- _Text_:
[Start of Attachment]

Although we consider word production and speech, in executing our simulation words and their component parts are treated as textual strings that can easily be input, processed and output using computer programs. Textual treatment of phonemes presents no difficulties in Finnish, for there is an almost one-to-one correspondence between the letters of the Finnish alphabet and the sounds of the spoken language. With some modifications our simulation system could also be applied to model naming errors of speakers of other languages, because the basic concepts of the simulation technique and spreading activation algorithm are independent of word-level of the language.

The 38 words used in our model have been chosen from a standard set of approximately 100 words employed in psycholinguistic tests designed to study aphasic naming errors. Even though the number of words in our system may seem inadequately small compared to the tens of thousands of words in the actual mental lexicon of an average person, it has been found to be sufficient for examining the dynamics of the word processing by simulation. The weights between the nodes of the networks have been determined in tests with healthy subjects, but since such connection strengths cannot be measured exactly we have restricted the number of the possible values to just four: 0.4 (strong), 0.2 (moderate), 0.15 (weak) and 0.0 (no connection). These values were estimated between 0.0 and 1.0 when the former weight means that no error occurred between two certain words in the tests, i.e. nobody of the test subjects uttered one word when aiming at saying the other. The latter value of 1.0 corresponds to “the entirely correct naming” in those tests, i.e. the word itself or the connection of the node back to the same node (not drawn in Fig. 1) in a network. Frequencies of all objects named by the test subjects were calculated and classified according to their types (e.g. semantic). For all networks of the model such frequencies were sorted into three commonest sets whose means were about 0.15, 0.2 and 0.4 after having scaled them between 0.0 and 1.0. Ultimately, weights were given the nodes on the basis to which set a connection between the two nodes belonged.

[End of Attachment]

Saved entries
[Start of Attachment]

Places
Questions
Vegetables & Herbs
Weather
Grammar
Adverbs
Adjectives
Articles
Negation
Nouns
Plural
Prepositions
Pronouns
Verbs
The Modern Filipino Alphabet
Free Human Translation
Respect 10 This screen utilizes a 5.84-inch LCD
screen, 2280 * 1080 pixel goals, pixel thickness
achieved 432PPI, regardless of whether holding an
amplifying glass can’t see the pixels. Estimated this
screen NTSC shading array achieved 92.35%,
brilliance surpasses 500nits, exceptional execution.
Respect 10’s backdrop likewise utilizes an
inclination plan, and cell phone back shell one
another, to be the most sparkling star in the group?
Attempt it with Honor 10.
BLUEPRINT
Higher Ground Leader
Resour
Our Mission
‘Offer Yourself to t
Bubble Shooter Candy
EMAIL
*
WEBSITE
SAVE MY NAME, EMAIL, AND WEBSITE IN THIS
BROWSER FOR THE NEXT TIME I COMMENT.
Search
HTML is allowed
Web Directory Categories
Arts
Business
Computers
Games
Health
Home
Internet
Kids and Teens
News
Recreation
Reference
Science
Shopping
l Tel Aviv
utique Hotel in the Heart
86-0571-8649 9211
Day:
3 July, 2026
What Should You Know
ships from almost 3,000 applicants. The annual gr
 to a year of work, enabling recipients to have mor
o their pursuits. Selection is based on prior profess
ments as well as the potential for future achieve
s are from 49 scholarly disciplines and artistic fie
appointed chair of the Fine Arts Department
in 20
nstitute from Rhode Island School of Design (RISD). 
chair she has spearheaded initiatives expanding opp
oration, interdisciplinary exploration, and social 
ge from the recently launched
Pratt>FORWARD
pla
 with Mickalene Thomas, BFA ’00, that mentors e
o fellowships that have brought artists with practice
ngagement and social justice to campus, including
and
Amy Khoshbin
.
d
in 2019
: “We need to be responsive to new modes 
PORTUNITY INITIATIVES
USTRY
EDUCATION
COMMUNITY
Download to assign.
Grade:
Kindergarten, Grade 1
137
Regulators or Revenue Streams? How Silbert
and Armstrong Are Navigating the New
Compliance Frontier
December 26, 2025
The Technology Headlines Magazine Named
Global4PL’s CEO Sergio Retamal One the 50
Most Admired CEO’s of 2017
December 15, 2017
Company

[End of Attachment]

- _Questions_:
A. In the naming-error simulation text, what four values are the connection weights between nodes restricted to?
B. Repeat the naming-error simulation text word for word from "Although we consider" to "of the language.".

- _Response list_:
A. 0.4 (strong), 0.2 (moderate), 0.15 (weak), and 0.0 (no connection).

B.
Although we consider word production and speech, in executing our simulation words and their component parts are treated as textual strings that can easily be input, processed and output using computer programs. Textual treatment of phonemes presents no difficulties in Finnish, for there is an almost one-to-one correspondence between the letters of the Finnish alphabet and the sounds of the spoken language. With some modifications our simulation system could also be applied to model naming errors of speakers of other languages, because the basic concepts of the simulation technique and spreading activation algorithm are independent of word-level of the language.